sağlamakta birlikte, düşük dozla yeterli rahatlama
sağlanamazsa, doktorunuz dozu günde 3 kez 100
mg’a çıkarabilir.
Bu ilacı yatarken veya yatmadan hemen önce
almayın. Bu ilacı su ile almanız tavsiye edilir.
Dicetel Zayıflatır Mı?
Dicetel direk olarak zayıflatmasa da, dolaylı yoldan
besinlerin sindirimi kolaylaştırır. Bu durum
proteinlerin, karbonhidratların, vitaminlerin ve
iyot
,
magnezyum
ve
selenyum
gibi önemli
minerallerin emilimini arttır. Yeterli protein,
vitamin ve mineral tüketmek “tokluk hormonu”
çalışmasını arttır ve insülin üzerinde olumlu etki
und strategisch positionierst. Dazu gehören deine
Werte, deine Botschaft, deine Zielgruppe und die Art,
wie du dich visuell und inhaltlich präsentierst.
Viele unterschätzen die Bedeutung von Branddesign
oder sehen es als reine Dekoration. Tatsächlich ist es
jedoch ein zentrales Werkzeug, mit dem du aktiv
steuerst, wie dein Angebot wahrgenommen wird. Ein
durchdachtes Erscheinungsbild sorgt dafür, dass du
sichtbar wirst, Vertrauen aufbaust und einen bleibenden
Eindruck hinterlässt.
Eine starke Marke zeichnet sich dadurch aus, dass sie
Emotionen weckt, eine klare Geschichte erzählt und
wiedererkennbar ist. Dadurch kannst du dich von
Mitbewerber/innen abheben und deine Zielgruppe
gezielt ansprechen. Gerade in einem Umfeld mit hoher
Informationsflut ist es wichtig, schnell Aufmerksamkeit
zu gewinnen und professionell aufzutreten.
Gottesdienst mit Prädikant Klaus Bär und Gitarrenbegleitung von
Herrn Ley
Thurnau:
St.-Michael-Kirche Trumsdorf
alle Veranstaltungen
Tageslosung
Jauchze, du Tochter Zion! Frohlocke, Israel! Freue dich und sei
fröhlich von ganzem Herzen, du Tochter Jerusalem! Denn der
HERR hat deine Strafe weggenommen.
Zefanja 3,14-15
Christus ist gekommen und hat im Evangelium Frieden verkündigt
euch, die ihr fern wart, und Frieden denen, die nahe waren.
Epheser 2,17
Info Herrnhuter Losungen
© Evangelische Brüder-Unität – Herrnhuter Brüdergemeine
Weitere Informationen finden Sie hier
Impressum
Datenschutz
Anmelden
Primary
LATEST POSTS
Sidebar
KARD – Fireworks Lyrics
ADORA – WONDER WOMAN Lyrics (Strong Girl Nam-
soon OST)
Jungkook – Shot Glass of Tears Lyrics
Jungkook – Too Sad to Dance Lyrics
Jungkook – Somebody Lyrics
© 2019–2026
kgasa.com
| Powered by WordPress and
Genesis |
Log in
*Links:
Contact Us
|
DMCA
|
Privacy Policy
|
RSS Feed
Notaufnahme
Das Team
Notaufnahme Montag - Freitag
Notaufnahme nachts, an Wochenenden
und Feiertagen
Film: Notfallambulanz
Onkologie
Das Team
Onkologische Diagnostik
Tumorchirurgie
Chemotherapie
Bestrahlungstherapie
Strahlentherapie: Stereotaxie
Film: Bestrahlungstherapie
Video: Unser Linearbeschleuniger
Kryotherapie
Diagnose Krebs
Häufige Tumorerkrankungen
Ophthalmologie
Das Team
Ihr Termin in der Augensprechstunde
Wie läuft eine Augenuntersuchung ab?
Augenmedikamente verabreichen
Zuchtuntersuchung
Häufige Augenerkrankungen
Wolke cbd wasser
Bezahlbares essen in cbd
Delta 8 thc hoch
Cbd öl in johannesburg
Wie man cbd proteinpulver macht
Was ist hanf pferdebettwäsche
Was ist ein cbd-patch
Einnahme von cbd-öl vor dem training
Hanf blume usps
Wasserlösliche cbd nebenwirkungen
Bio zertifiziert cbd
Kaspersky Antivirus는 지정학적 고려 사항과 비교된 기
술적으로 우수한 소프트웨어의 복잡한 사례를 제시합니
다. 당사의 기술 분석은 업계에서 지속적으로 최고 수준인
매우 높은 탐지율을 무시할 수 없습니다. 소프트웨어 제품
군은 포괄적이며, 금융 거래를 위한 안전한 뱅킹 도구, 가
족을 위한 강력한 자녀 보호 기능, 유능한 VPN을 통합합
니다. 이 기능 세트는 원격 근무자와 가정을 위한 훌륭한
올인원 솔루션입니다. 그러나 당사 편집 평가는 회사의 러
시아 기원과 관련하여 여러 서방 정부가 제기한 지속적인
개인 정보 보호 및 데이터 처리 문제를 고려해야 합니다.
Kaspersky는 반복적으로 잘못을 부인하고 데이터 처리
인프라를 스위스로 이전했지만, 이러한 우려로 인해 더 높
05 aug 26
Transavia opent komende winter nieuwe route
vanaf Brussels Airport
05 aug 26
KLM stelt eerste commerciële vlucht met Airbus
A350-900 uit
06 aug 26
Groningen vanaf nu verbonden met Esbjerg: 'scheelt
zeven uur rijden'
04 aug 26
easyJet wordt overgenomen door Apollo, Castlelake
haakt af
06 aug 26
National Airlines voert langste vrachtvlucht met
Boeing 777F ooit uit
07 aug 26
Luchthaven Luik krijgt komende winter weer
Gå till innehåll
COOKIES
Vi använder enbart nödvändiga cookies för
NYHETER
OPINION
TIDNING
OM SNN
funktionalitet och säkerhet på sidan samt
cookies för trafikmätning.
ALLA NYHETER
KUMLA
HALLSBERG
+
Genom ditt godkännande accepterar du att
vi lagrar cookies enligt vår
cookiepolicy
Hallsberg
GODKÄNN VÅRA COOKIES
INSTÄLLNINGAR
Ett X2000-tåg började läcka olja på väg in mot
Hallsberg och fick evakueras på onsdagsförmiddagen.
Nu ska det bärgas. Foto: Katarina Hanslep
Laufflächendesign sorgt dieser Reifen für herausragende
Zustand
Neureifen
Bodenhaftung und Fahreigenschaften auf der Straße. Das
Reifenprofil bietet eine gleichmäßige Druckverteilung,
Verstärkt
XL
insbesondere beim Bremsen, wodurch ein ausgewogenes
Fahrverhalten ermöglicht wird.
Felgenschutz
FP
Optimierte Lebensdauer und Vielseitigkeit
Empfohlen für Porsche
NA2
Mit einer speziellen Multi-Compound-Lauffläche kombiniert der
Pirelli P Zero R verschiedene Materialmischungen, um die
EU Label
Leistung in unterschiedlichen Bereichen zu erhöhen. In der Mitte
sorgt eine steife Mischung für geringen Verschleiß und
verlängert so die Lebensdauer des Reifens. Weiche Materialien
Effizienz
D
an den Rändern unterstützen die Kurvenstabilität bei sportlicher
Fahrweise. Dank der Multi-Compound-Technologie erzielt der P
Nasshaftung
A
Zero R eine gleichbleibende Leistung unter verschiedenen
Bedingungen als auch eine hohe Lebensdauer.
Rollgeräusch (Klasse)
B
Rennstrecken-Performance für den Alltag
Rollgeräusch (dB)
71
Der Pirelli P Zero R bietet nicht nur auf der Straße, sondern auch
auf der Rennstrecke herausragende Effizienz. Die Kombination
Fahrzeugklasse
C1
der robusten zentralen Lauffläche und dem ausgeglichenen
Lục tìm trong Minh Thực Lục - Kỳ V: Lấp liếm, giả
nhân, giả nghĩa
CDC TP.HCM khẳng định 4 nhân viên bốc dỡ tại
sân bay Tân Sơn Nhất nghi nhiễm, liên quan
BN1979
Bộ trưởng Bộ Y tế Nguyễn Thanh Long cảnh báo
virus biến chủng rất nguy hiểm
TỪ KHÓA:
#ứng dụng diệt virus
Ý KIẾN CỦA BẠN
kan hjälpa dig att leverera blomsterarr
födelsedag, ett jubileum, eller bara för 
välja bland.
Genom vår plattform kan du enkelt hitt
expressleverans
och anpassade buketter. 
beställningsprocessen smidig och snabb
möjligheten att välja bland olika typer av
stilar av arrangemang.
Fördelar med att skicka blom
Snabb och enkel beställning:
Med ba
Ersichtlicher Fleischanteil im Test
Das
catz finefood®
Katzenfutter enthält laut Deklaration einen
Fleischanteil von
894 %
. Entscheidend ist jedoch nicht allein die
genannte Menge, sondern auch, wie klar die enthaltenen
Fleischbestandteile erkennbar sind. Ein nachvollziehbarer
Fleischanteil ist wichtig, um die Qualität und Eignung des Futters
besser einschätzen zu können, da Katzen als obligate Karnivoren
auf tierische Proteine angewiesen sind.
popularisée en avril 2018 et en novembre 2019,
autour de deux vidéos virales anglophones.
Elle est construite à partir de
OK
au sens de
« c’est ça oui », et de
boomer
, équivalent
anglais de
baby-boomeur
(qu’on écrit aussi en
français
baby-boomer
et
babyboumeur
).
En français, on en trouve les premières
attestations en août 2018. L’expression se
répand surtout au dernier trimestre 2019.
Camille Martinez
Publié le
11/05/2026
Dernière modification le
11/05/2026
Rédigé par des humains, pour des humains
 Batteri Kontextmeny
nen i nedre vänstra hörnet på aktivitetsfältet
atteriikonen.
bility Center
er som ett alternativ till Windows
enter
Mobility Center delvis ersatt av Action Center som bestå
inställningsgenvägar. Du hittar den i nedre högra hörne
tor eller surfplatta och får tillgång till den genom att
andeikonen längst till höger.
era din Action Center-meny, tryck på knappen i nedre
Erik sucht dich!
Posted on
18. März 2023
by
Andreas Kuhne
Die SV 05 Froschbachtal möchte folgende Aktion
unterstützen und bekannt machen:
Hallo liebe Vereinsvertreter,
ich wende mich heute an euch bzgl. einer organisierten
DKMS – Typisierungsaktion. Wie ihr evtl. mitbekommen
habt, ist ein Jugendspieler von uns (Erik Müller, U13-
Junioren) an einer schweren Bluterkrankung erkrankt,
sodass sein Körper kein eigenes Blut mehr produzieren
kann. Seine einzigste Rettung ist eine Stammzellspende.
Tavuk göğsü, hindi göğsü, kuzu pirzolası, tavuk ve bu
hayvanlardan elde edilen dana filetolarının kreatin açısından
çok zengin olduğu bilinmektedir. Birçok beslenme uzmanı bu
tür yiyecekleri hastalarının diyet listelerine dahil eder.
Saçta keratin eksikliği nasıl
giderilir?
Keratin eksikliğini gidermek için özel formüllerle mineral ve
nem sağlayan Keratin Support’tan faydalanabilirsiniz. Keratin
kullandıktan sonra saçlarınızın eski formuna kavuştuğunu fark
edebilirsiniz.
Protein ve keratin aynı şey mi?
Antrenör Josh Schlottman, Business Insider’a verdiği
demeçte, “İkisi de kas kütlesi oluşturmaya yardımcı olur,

+ + +

Task details —
Only the lines containing the word "Compound" should be returned from the data above.

The completed task —
Mit einer speziellen Multi-Compound-Lauffläche kombiniert der
Fahrweise. Dank der Multi-Compound-Technologie erzielt der P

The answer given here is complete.